#### Listed records

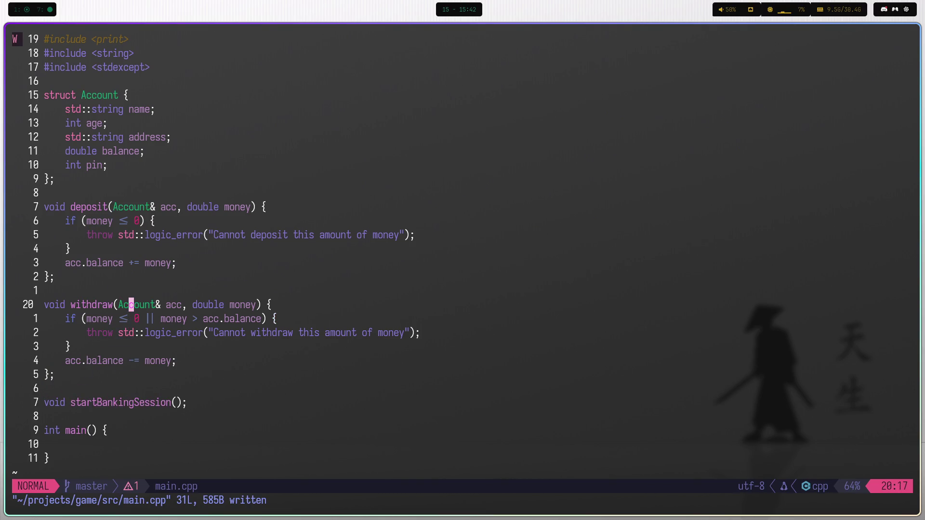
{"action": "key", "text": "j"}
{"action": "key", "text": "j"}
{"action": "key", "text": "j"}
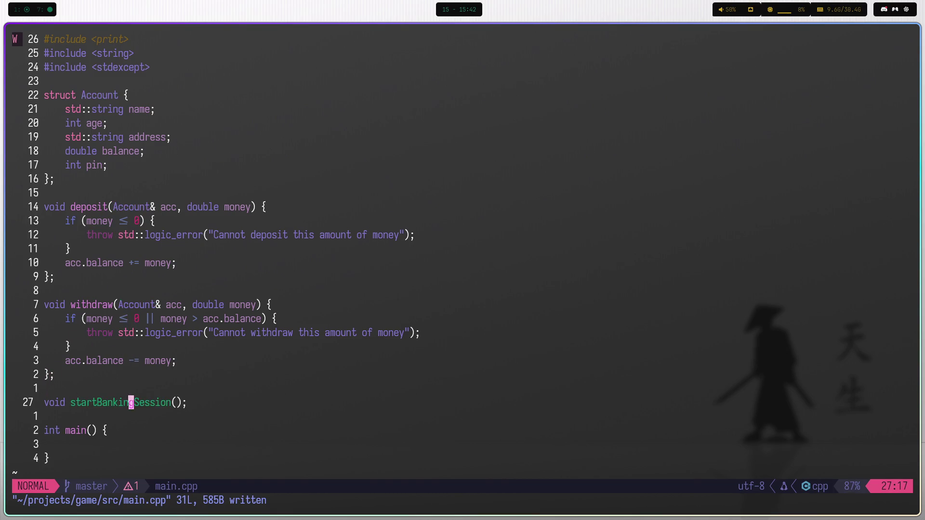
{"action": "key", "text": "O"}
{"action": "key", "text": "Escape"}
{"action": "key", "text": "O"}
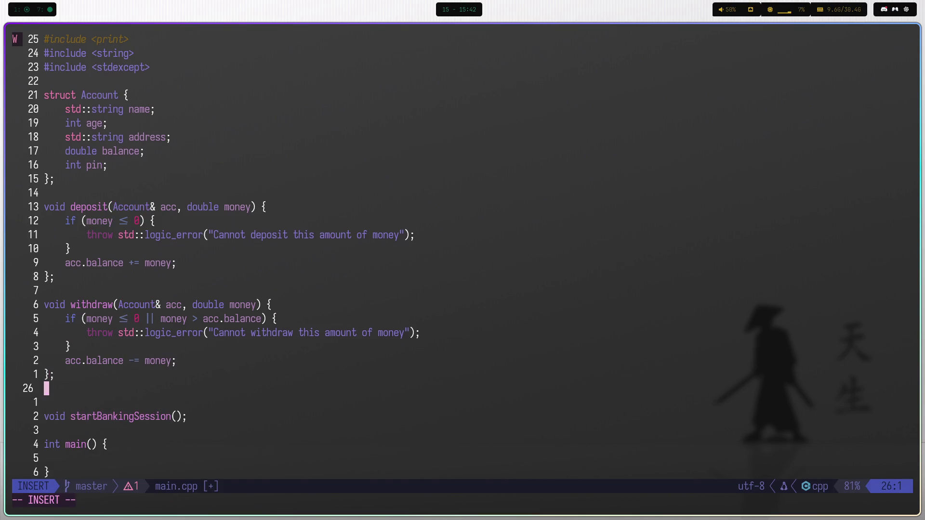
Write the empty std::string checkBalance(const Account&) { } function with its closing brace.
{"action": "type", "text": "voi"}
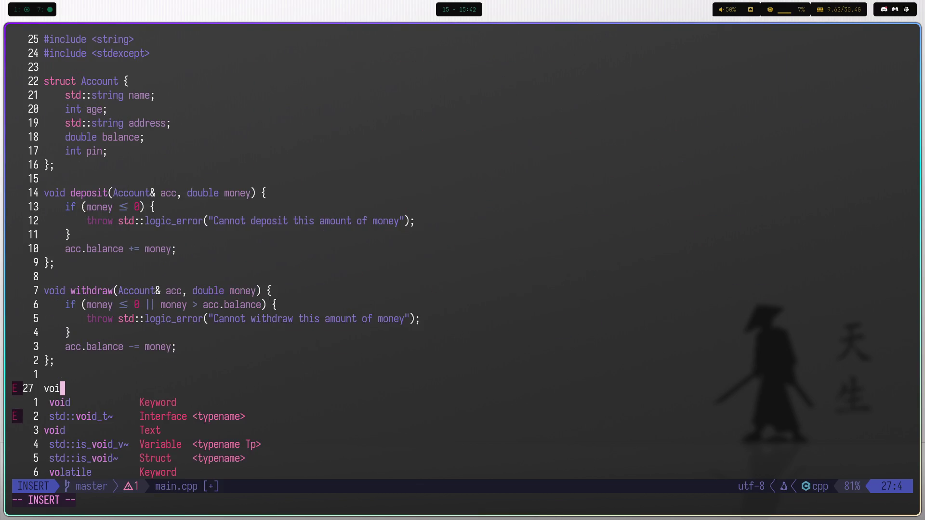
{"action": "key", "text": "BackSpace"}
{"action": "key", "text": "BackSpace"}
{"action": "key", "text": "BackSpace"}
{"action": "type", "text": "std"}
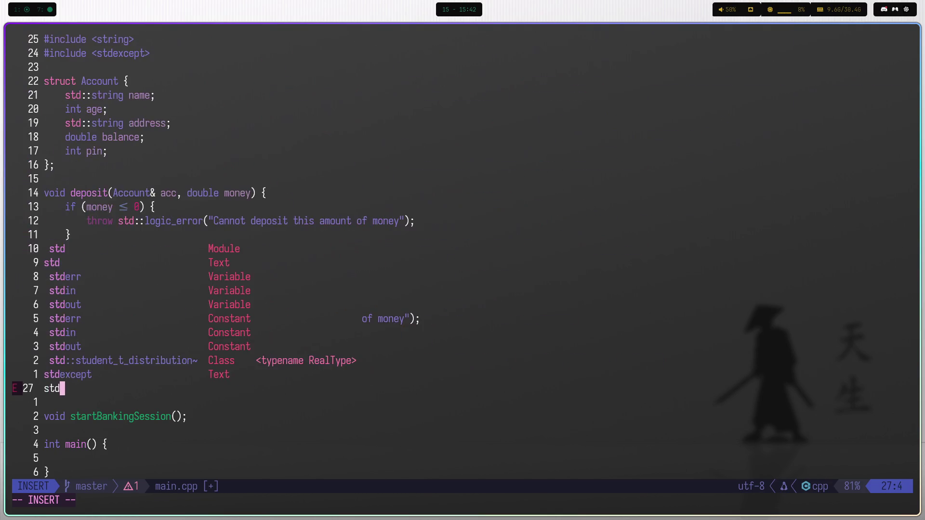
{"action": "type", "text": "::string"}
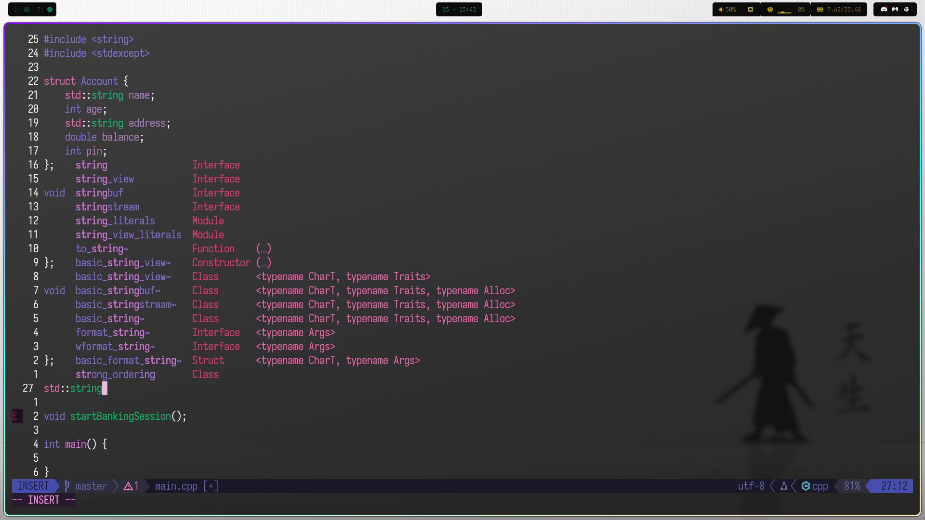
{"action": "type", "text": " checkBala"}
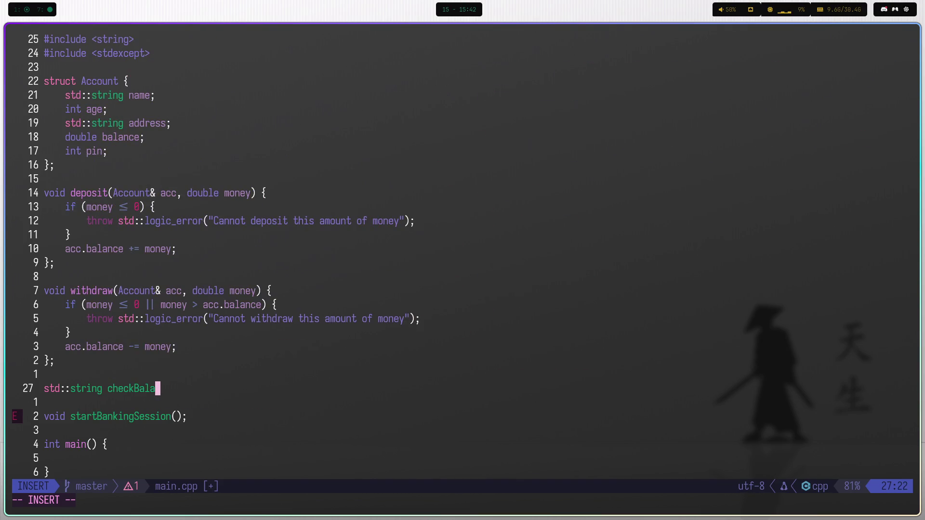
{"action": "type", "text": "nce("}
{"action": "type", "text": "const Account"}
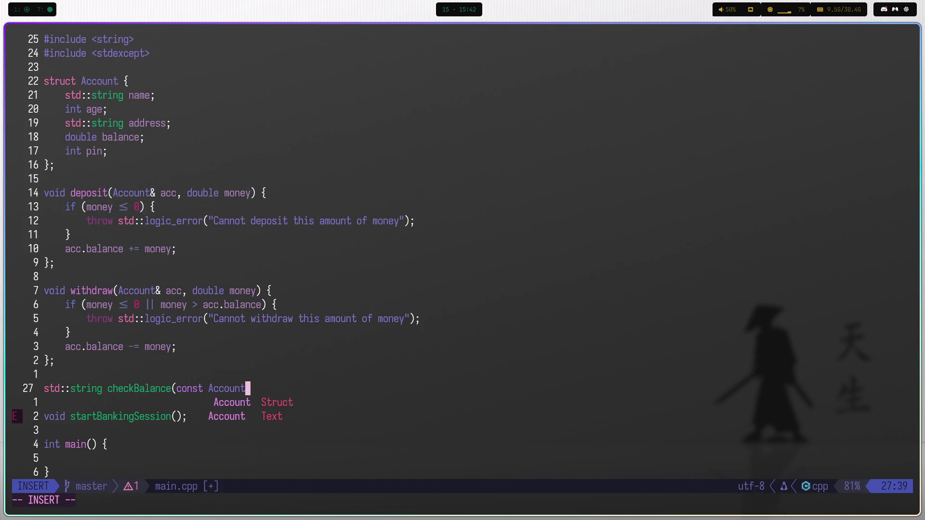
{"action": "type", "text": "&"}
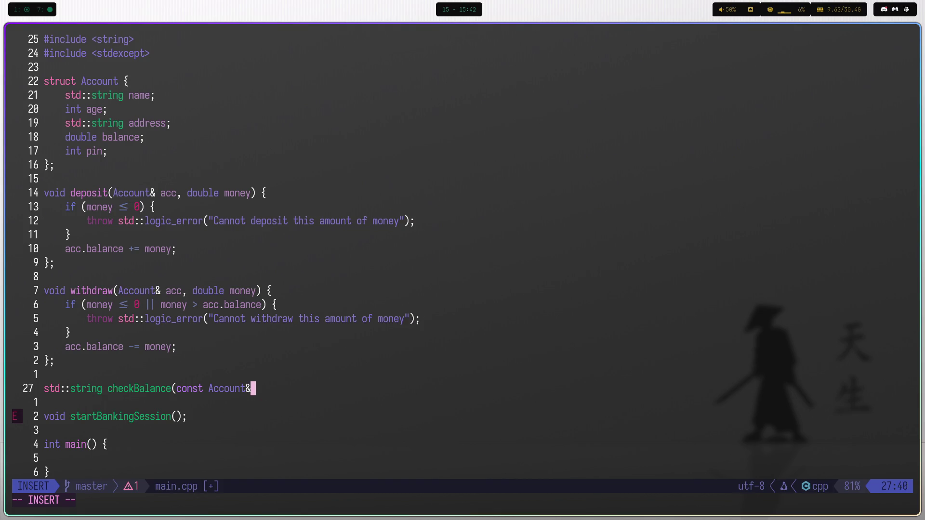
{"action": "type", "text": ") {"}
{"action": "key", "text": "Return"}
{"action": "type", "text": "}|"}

########

» **Activity**: Lines above with the string "type" need to be found and copied.

» **Response to the task**:
{"action": "type", "text": "voi"}
{"action": "type", "text": "std"}
{"action": "type", "text": "::string"}
{"action": "type", "text": " checkBala"}
{"action": "type", "text": "nce("}
{"action": "type", "text": "const Account"}
{"action": "type", "text": "&"}
{"action": "type", "text": ") {"}
{"action": "type", "text": "}|"}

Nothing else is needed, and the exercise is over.